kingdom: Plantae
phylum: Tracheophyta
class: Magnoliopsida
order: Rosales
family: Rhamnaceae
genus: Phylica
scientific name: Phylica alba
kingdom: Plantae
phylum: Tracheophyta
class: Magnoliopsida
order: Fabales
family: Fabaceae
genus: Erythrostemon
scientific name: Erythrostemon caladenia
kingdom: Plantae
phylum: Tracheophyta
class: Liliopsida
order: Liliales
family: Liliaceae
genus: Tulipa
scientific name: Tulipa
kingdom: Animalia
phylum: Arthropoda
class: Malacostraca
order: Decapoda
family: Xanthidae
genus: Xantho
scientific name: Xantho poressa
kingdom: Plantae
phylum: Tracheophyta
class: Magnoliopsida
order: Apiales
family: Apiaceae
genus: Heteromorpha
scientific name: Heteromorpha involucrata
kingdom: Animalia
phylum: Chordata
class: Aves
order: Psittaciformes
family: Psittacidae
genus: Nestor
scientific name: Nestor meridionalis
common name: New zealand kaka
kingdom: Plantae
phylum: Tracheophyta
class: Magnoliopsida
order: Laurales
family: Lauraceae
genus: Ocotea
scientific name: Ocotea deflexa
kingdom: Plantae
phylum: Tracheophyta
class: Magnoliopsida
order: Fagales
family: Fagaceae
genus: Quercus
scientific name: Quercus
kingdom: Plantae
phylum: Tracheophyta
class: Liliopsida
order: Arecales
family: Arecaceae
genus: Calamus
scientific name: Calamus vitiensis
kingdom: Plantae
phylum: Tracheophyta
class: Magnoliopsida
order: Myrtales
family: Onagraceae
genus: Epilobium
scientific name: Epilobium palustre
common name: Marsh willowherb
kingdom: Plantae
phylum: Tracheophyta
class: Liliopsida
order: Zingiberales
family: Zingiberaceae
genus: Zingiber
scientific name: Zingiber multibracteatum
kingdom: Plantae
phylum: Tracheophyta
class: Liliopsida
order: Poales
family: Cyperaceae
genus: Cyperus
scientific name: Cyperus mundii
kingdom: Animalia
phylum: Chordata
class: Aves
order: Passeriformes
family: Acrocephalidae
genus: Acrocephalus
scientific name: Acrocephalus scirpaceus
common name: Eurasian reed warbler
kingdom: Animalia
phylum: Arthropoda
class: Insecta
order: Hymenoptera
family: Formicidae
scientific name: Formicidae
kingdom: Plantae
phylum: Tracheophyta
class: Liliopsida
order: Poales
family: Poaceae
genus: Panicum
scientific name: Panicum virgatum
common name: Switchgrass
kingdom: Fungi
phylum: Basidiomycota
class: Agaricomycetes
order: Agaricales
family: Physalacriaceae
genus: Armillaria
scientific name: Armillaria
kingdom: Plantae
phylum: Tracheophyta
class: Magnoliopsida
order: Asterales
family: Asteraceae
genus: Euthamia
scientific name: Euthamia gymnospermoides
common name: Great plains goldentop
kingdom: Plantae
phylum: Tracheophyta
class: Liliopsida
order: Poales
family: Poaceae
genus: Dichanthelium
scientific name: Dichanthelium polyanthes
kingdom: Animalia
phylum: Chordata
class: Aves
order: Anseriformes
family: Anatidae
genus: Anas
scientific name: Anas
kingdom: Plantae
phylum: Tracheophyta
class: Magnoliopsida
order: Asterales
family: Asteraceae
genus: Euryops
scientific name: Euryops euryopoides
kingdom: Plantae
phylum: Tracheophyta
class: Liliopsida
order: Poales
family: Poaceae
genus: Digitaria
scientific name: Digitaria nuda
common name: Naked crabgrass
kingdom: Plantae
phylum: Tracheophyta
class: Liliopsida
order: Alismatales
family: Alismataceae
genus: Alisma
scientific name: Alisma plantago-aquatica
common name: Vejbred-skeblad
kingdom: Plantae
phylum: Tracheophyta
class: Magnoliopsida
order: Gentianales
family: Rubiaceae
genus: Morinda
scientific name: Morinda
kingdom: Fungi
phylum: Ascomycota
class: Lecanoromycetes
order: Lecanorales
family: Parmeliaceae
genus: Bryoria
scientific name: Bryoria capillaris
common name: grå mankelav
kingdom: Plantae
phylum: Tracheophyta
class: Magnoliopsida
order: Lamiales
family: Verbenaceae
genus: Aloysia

● PROBLEM
Recast the stretch from the start of the items through the line containing "genus: Quercus" as a numbered list, leaving out any blank lines.

● EXPECTED ANSWER
1. kingdom: Plantae
2. phylum: Tracheophyta
3. class: Magnoliopsida
4. order: Rosales
5. family: Rhamnaceae
6. genus: Phylica
7. scientific name: Phylica alba
8. kingdom: Plantae
9. phylum: Tracheophyta
10. class: Magnoliopsida
11. order: Fabales
12. family: Fabaceae
13. genus: Erythrostemon
14. scientific name: Erythrostemon caladenia
15. kingdom: Plantae
16. phylum: Tracheophyta
17. class: Liliopsida
18. order: Liliales
19. family: Liliaceae
20. genus: Tulipa
21. scientific name: Tulipa
22. kingdom: Animalia
23. phylum: Arthropoda
24. class: Malacostraca
25. order: Decapoda
26. family: Xanthidae
27. genus: Xantho
28. scientific name: Xantho poressa
29. kingdom: Plantae
30. phylum: Tracheophyta
31. class: Magnoliopsida
32. order: Apiales
33. family: Apiaceae
34. genus: Heteromorpha
35. scientific name: Heteromorpha involucrata
36. kingdom: Animalia
37. phylum: Chordata
38. class: Aves
39. order: Psittaciformes
40. family: Psittacidae
41. genus: Nestor
42. scientific name: Nestor meridionalis
43. common name: New zealand kaka
44. kingdom: Plantae
45. phylum: Tracheophyta
46. class: Magnoliopsida
47. order: Laurales
48. family: Lauraceae
49. genus: Ocotea
50. scientific name: Ocotea deflexa
51. kingdom: Plantae
52. phylum: Tracheophyta
53. class: Magnoliopsida
54. order: Fagales
55. family: Fagaceae
56. genus: Quercus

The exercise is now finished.